● Entries shown:
>> begin

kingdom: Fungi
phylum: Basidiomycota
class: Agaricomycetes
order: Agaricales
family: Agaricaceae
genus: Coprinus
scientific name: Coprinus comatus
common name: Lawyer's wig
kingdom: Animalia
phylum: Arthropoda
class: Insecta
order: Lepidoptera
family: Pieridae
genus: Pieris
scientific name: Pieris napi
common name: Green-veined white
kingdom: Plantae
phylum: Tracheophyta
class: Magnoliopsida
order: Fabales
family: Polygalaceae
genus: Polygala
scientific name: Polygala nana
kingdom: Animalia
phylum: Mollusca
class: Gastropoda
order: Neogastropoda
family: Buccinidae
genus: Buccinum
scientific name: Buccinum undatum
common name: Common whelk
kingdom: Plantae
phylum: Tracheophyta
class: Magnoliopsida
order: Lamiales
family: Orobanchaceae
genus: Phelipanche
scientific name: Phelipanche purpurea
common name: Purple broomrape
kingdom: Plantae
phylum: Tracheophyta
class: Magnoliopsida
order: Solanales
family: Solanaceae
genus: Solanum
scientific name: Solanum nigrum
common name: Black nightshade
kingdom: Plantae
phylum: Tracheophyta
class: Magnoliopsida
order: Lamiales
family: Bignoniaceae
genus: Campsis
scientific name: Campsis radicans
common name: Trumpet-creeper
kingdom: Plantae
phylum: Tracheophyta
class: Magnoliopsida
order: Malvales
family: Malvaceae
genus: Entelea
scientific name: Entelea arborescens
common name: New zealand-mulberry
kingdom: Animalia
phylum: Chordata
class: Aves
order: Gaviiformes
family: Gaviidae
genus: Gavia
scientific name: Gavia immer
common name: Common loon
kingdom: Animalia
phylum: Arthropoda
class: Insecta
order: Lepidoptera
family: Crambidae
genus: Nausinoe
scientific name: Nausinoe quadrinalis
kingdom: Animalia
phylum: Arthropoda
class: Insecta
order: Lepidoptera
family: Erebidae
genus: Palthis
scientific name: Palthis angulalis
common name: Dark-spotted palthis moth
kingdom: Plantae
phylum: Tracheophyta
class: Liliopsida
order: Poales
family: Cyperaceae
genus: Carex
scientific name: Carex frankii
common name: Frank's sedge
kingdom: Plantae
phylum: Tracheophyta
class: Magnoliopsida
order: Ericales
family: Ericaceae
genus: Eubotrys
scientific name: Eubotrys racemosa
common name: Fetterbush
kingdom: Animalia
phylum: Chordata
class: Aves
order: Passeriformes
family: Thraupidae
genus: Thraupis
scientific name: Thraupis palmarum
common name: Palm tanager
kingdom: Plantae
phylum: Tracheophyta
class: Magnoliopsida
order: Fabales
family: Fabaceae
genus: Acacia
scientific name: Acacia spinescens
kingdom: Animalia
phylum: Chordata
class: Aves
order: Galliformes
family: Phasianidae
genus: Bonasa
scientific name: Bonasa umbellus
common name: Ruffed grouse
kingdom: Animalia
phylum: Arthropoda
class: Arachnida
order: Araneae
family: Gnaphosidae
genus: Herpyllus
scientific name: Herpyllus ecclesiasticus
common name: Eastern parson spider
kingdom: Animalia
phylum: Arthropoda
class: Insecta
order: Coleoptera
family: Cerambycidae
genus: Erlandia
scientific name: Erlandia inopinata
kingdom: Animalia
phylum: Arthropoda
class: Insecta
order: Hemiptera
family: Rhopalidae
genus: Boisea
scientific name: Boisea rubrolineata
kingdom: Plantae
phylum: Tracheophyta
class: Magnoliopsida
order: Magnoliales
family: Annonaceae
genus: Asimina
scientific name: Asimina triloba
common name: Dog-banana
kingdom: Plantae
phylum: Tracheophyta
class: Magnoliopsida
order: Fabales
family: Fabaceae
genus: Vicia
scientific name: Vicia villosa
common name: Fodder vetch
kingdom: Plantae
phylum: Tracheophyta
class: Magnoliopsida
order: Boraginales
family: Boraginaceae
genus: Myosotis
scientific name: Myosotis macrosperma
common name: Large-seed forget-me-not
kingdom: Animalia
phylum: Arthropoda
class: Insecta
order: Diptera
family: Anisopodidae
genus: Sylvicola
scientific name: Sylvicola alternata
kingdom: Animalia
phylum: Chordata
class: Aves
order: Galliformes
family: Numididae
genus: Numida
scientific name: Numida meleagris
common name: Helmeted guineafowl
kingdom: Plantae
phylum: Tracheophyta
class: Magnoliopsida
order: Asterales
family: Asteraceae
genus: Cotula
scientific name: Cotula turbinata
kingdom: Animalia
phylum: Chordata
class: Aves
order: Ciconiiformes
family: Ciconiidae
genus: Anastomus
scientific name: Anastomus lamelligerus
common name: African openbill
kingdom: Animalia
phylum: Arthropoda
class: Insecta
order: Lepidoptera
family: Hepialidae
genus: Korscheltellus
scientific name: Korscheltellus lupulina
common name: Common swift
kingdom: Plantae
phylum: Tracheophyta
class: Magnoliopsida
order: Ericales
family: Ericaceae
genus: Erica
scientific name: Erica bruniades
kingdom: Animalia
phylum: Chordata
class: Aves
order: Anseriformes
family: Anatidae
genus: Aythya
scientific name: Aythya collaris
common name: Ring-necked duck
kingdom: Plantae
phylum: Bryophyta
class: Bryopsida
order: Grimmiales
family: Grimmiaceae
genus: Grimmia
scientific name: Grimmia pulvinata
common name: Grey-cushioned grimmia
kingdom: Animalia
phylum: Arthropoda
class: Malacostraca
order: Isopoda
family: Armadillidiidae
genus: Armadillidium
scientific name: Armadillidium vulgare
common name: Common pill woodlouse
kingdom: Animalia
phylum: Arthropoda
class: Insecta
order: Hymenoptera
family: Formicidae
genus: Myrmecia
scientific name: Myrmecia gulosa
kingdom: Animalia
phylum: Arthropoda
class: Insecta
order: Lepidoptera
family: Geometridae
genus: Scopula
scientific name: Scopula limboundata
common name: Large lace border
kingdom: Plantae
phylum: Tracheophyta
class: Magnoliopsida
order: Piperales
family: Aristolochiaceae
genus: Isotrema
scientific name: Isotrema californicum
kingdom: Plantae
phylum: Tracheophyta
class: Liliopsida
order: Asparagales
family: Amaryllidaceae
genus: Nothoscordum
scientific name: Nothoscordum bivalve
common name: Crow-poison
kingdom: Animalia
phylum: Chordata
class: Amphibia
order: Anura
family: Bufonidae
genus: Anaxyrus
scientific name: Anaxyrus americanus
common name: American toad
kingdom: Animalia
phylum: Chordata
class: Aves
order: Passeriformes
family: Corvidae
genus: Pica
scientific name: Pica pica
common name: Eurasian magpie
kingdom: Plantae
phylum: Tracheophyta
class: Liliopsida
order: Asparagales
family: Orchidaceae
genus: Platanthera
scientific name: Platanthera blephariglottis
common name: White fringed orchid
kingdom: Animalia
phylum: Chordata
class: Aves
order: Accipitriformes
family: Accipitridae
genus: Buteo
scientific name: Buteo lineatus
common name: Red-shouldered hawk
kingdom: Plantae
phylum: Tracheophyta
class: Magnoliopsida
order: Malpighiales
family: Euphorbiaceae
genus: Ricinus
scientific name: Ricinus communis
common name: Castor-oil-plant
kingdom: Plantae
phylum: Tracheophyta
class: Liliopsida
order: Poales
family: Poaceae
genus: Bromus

>> end

● Exercise task: Please echo every line in the rows above exactly as it appears.

● Solution for this problem:
kingdom: Fungi
phylum: Basidiomycota
class: Agaricomycetes
order: Agaricales
family: Agaricaceae
genus: Coprinus
scientific name: Coprinus comatus
common name: Lawyer's wig
kingdom: Animalia
phylum: Arthropoda
class: Insecta
order: Lepidoptera
family: Pieridae
genus: Pieris
scientific name: Pieris napi
common name: Green-veined white
kingdom: Plantae
phylum: Tracheophyta
class: Magnoliopsida
order: Fabales
family: Polygalaceae
genus: Polygala
scientific name: Polygala nana
kingdom: Animalia
phylum: Mollusca
class: Gastropoda
order: Neogastropoda
family: Buccinidae
genus: Buccinum
scientific name: Buccinum undatum
common name: Common whelk
kingdom: Plantae
phylum: Tracheophyta
class: Magnoliopsida
order: Lamiales
family: Orobanchaceae
genus: Phelipanche
scientific name: Phelipanche purpurea
common name: Purple broomrape
kingdom: Plantae
phylum: Tracheophyta
class: Magnoliopsida
order: Solanales
family: Solanaceae
genus: Solanum
scientific name: Solanum nigrum
common name: Black nightshade
kingdom: Plantae
phylum: Tracheophyta
class: Magnoliopsida
order: Lamiales
family: Bignoniaceae
genus: Campsis
scientific name: Campsis radicans
common name: Trumpet-creeper
kingdom: Plantae
phylum: Tracheophyta
class: Magnoliopsida
order: Malvales
family: Malvaceae
genus: Entelea
scientific name: Entelea arborescens
common name: New zealand-mulberry
kingdom: Animalia
phylum: Chordata
class: Aves
order: Gaviiformes
family: Gaviidae
genus: Gavia
scientific name: Gavia immer
common name: Common loon
kingdom: Animalia
phylum: Arthropoda
class: Insecta
order: Lepidoptera
family: Crambidae
genus: Nausinoe
scientific name: Nausinoe quadrinalis
kingdom: Animalia
phylum: Arthropoda
class: Insecta
order: Lepidoptera
family: Erebidae
genus: Palthis
scientific name: Palthis angulalis
common name: Dark-spotted palthis moth
kingdom: Plantae
phylum: Tracheophyta
class: Liliopsida
order: Poales
family: Cyperaceae
genus: Carex
scientific name: Carex frankii
common name: Frank's sedge
kingdom: Plantae
phylum: Tracheophyta
class: Magnoliopsida
order: Ericales
family: Ericaceae
genus: Eubotrys
scientific name: Eubotrys racemosa
common name: Fetterbush
kingdom: Animalia
phylum: Chordata
class: Aves
order: Passeriformes
family: Thraupidae
genus: Thraupis
scientific name: Thraupis palmarum
common name: Palm tanager
kingdom: Plantae
phylum: Tracheophyta
class: Magnoliopsida
order: Fabales
family: Fabaceae
genus: Acacia
scientific name: Acacia spinescens
kingdom: Animalia
phylum: Chordata
class: Aves
order: Galliformes
family: Phasianidae
genus: Bonasa
scientific name: Bonasa umbellus
common name: Ruffed grouse
kingdom: Animalia
phylum: Arthropoda
class: Arachnida
order: Araneae
family: Gnaphosidae
genus: Herpyllus
scientific name: Herpyllus ecclesiasticus
common name: Eastern parson spider
kingdom: Animalia
phylum: Arthropoda
class: Insecta
order: Coleoptera
family: Cerambycidae
genus: Erlandia
scientific name: Erlandia inopinata
kingdom: Animalia
phylum: Arthropoda
class: Insecta
order: Hemiptera
family: Rhopalidae
genus: Boisea
scientific name: Boisea rubrolineata
kingdom: Plantae
phylum: Tracheophyta
class: Magnoliopsida
order: Magnoliales
family: Annonaceae
genus: Asimina
scientific name: Asimina triloba
common name: Dog-banana
kingdom: Plantae
phylum: Tracheophyta
class: Magnoliopsida
order: Fabales
family: Fabaceae
genus: Vicia
scientific name: Vicia villosa
common name: Fodder vetch
kingdom: Plantae
phylum: Tracheophyta
class: Magnoliopsida
order: Boraginales
family: Boraginaceae
genus: Myosotis
scientific name: Myosotis macrosperma
common name: Large-seed forget-me-not
kingdom: Animalia
phylum: Arthropoda
class: Insecta
order: Diptera
family: Anisopodidae
genus: Sylvicola
scientific name: Sylvicola alternata
kingdom: Animalia
phylum: Chordata
class: Aves
order: Galliformes
family: Numididae
genus: Numida
scientific name: Numida meleagris
common name: Helmeted guineafowl
kingdom: Plantae
phylum: Tracheophyta
class: Magnoliopsida
order: Asterales
family: Asteraceae
genus: Cotula
scientific name: Cotula turbinata
kingdom: Animalia
phylum: Chordata
class: Aves
order: Ciconiiformes
family: Ciconiidae
genus: Anastomus
scientific name: Anastomus lamelligerus
common name: African openbill
kingdom: Animalia
phylum: Arthropoda
class: Insecta
order: Lepidoptera
family: Hepialidae
genus: Korscheltellus
scientific name: Korscheltellus lupulina
common name: Common swift
kingdom: Plantae
phylum: Tracheophyta
class: Magnoliopsida
order: Ericales
family: Ericaceae
genus: Erica
scientific name: Erica bruniades
kingdom: Animalia
phylum: Chordata
class: Aves
order: Anseriformes
family: Anatidae
genus: Aythya
scientific name: Aythya collaris
common name: Ring-necked duck
kingdom: Plantae
phylum: Bryophyta
class: Bryopsida
order: Grimmiales
family: Grimmiaceae
genus: Grimmia
scientific name: Grimmia pulvinata
common name: Grey-cushioned grimmia
kingdom: Animalia
phylum: Arthropoda
class: Malacostraca
order: Isopoda
family: Armadillidiidae
genus: Armadillidium
scientific name: Armadillidium vulgare
common name: Common pill woodlouse
kingdom: Animalia
phylum: Arthropoda
class: Insecta
order: Hymenoptera
family: Formicidae
genus: Myrmecia
scientific name: Myrmecia gulosa
kingdom: Animalia
phylum: Arthropoda
class: Insecta
order: Lepidoptera
family: Geometridae
genus: Scopula
scientific name: Scopula limboundata
common name: Large lace border
kingdom: Plantae
phylum: Tracheophyta
class: Magnoliopsida
order: Piperales
family: Aristolochiaceae
genus: Isotrema
scientific name: Isotrema californicum
kingdom: Plantae
phylum: Tracheophyta
class: Liliopsida
order: Asparagales
family: Amaryllidaceae
genus: Nothoscordum
scientific name: Nothoscordum bivalve
common name: Crow-poison
kingdom: Animalia
phylum: Chordata
class: Amphibia
order: Anura
family: Bufonidae
genus: Anaxyrus
scientific name: Anaxyrus americanus
common name: American toad
kingdom: Animalia
phylum: Chordata
class: Aves
order: Passeriformes
family: Corvidae
genus: Pica
scientific name: Pica pica
common name: Eurasian magpie
kingdom: Plantae
phylum: Tracheophyta
class: Liliopsida
order: Asparagales
family: Orchidaceae
genus: Platanthera
scientific name: Platanthera blephariglottis
common name: White fringed orchid
kingdom: Animalia
phylum: Chordata
class: Aves
order: Accipitriformes
family: Accipitridae
genus: Buteo
scientific name: Buteo lineatus
common name: Red-shouldered hawk
kingdom: Plantae
phylum: Tracheophyta
class: Magnoliopsida
order: Malpighiales
family: Euphorbiaceae
genus: Ricinus
scientific name: Ricinus communis
common name: Castor-oil-plant
kingdom: Plantae
phylum: Tracheophyta
class: Liliopsida
order: Poales
family: Poaceae
genus: Bromus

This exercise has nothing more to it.